A typical customer set-up consists of:
- 1 Production cluster
- 1 Integration or pre-prod cluster (equal in size to your anticipated production cluster if you want to run load tests or benchmarks)
- 1 Test cluster
- Multiple developer clusters
Ideally, every active developer runs its own cluster, so that the workflow engine does not need to be shared amongst developers. Otherwise clusters are not isolated, which can lead to errors if for example developer A deploys a new version of the same process as developer B. Typically, developer clusters can be deleted when they are no longer used, as no data needs to be kept, so you might not need one cluster per developer that works with Camunda Cloud at some point in time. And using in-memory unit tests further reduces the contention on developer clusters.

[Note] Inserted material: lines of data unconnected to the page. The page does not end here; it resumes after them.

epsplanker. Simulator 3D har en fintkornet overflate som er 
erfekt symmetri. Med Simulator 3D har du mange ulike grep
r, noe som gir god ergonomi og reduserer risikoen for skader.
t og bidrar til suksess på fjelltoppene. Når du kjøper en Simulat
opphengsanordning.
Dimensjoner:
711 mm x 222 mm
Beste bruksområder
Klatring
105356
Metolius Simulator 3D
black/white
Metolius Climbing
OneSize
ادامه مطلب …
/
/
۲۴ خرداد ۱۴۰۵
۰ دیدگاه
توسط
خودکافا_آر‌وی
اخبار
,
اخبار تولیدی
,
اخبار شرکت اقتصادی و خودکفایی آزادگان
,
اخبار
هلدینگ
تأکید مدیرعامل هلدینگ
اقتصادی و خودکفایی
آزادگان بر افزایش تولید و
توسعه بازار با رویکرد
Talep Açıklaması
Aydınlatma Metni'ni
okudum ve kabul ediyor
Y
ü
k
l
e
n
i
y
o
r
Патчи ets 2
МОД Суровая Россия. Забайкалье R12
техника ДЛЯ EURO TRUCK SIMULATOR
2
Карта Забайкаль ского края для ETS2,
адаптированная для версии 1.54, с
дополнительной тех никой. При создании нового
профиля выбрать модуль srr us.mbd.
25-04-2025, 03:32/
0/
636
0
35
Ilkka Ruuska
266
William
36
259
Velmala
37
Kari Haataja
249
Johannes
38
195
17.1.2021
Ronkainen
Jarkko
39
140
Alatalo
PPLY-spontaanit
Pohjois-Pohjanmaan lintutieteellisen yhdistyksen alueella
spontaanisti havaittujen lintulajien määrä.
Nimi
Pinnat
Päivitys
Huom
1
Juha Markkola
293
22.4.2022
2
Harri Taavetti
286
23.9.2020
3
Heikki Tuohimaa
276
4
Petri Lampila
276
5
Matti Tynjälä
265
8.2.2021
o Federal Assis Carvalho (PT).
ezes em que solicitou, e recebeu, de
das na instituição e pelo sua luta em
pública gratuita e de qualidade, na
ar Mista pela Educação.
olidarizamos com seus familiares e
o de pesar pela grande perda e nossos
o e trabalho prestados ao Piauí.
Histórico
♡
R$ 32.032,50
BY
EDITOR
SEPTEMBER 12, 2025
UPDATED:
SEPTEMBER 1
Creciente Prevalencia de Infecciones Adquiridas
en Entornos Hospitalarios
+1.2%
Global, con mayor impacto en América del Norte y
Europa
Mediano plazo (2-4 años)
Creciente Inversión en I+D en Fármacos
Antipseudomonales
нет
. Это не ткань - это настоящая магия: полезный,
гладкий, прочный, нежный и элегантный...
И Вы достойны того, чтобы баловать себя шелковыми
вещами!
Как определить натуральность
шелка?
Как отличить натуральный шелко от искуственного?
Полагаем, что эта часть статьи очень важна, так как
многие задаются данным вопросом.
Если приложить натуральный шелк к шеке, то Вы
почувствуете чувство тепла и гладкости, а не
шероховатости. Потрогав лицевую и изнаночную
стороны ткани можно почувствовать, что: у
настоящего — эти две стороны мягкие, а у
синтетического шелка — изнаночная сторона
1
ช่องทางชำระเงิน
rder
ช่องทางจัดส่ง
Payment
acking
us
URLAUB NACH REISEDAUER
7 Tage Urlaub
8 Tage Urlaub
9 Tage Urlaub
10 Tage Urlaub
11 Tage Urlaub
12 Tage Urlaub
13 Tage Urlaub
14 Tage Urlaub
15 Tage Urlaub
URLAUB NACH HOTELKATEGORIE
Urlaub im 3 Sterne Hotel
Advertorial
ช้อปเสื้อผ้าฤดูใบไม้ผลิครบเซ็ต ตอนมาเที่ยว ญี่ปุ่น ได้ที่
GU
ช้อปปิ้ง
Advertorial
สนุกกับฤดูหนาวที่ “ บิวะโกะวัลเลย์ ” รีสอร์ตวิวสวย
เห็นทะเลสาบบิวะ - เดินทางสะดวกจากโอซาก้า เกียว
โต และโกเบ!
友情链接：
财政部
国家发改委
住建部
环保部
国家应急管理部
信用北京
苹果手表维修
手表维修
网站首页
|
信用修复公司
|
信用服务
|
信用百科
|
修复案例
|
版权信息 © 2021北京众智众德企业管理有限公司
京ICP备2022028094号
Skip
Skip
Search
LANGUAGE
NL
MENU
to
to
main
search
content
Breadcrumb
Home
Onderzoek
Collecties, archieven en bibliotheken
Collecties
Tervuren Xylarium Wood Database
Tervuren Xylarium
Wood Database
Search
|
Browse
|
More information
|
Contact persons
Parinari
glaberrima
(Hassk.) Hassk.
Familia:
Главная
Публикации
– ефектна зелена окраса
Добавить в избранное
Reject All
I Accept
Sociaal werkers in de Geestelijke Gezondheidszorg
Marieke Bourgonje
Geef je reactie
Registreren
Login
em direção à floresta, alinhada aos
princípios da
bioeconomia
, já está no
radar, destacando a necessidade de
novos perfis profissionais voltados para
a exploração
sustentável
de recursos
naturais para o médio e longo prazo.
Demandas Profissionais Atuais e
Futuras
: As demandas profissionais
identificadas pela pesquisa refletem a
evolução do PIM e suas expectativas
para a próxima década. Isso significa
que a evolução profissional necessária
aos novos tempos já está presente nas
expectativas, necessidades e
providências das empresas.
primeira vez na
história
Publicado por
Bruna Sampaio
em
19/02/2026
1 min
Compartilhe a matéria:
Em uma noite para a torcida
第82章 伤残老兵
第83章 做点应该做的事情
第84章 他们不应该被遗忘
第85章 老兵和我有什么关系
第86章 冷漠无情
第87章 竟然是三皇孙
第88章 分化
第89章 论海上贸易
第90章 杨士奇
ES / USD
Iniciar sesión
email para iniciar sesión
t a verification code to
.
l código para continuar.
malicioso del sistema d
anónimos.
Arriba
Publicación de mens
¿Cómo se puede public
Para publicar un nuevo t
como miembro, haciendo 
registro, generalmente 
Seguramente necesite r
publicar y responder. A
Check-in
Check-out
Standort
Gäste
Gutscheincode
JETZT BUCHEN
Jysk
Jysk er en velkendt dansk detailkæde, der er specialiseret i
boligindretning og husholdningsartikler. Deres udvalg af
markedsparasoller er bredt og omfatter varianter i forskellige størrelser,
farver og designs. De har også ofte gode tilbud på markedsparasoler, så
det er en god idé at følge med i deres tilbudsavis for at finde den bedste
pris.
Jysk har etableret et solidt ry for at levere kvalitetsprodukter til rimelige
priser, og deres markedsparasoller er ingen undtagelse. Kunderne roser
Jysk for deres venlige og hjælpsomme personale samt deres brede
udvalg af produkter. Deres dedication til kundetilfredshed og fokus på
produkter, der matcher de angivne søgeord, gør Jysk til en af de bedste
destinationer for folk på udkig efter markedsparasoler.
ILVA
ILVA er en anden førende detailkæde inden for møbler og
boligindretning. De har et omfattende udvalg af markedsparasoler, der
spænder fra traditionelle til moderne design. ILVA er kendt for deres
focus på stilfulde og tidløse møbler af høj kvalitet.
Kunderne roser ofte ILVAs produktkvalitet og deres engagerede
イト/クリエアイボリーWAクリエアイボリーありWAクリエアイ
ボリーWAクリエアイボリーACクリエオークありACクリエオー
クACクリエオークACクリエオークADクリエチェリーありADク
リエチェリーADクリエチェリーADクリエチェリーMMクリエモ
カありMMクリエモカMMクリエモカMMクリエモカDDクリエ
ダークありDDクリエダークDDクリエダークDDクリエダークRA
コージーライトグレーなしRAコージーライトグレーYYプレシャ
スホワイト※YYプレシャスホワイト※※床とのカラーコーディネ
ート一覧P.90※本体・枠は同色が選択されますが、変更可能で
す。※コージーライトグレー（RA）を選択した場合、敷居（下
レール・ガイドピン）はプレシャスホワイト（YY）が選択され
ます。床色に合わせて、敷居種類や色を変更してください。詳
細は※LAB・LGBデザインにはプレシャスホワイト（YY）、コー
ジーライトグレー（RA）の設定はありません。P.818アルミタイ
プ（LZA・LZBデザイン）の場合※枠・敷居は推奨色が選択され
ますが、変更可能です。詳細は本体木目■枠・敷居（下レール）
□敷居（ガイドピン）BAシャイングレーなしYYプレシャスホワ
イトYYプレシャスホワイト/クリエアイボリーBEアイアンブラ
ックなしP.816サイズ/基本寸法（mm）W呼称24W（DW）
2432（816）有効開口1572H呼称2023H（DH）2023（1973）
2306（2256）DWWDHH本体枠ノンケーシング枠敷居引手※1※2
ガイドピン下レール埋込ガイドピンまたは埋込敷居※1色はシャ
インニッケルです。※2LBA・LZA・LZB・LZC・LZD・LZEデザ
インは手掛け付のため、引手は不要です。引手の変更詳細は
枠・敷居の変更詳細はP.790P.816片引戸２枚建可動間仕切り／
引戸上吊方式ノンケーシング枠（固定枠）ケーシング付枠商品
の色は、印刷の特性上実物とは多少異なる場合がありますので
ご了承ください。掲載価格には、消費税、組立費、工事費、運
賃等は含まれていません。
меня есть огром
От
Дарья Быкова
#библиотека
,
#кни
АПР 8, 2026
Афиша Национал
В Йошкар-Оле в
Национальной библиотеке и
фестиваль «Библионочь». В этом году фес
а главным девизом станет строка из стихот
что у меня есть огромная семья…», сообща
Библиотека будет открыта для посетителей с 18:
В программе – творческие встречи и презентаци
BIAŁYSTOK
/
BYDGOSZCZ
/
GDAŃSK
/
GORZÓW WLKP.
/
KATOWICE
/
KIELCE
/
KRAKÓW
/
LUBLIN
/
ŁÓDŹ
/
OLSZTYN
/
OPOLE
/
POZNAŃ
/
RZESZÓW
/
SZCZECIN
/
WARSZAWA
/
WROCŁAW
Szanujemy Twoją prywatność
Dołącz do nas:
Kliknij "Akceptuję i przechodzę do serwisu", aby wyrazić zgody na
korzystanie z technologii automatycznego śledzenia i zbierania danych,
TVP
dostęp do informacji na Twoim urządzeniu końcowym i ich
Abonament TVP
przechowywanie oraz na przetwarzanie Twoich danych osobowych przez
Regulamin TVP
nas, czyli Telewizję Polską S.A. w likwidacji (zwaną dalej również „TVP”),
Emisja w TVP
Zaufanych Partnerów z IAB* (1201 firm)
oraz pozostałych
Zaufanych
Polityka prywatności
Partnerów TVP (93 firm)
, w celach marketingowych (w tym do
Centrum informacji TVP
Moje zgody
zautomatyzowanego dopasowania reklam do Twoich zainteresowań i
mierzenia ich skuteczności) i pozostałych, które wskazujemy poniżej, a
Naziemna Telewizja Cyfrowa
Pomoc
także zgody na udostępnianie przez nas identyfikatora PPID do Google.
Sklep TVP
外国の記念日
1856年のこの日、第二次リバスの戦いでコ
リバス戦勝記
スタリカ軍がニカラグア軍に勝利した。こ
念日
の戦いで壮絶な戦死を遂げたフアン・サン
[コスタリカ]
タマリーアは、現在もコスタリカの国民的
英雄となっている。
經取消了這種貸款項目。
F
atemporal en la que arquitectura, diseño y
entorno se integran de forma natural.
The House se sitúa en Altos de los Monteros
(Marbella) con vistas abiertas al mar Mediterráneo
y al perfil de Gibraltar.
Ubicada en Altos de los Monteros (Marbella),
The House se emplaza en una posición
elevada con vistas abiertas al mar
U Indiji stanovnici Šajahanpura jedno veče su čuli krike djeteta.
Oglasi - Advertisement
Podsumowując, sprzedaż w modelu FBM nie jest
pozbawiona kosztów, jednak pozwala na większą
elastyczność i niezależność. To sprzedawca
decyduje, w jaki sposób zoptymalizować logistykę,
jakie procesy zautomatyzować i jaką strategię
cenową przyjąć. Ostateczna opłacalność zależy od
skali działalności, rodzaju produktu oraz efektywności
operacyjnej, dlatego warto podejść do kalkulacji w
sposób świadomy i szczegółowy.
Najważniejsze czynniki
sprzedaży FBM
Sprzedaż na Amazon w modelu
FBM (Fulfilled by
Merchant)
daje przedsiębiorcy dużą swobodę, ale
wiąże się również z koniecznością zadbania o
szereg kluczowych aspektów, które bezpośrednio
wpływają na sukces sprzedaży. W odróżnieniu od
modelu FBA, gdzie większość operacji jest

However, some customers do share a Camunda Cloud cluster amongst various developers for economic reasons. This can work well if everybody is aware of the problems that can arise.
Running experiments and benchmarks​
If you are in doubt about which package to choose, you can do a load test with a representative workload with the target hardware package. This will help you decide if the specific package can serve your needs.
This is recommended if you exceed the above numbers of three million process instances per day.
You can look at the Zeebe benchmark project. While this project will not run out-of-the-box (e.g. you need need to build starter and worker code yourself and use self-created docker images), you can use it as a starting point for own endavours.